Revision tracking records
* * * * * * * * *
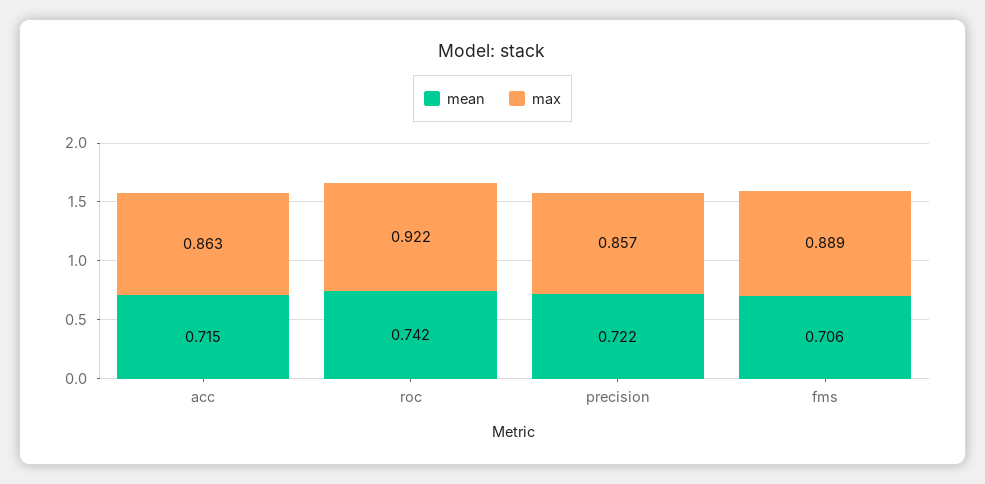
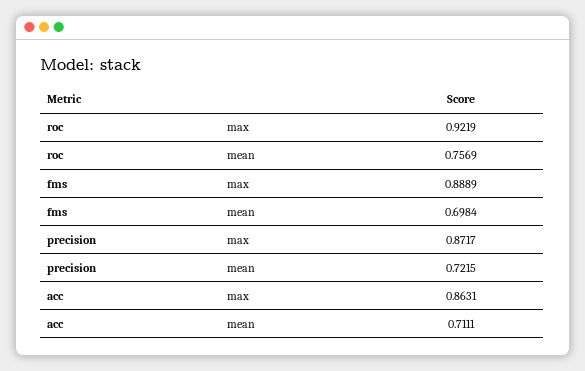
  {
    "mean": {
-     "acc": 0.715,
+     "acc": 0.7111,
-     "roc": 0.742,
+     "roc": 0.7569,
      "precision": 0.7215,
-     "fms": 0.706
+     "fms": 0.6984
    },
    "max": {
      "acc": 0.8631,
      "roc": 0.9219,
-     "precision": 0.857,
+     "precision": 0.8717,
      "fms": 0.8889
    }
  }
* * * * * * * * *
#### WHAT TO DO
Give the records back exactly. Leave the pictures out.

#### RESULT FOR THIS TASK
  {
    "mean": {
-     "acc": 0.715,
+     "acc": 0.7111,
-     "roc": 0.742,
+     "roc": 0.7569,
      "precision": 0.7215,
-     "fms": 0.706
+     "fms": 0.6984
    },
    "max": {
      "acc": 0.8631,
      "roc": 0.9219,
-     "precision": 0.857,
+     "precision": 0.8717,
      "fms": 0.8889
    }
  }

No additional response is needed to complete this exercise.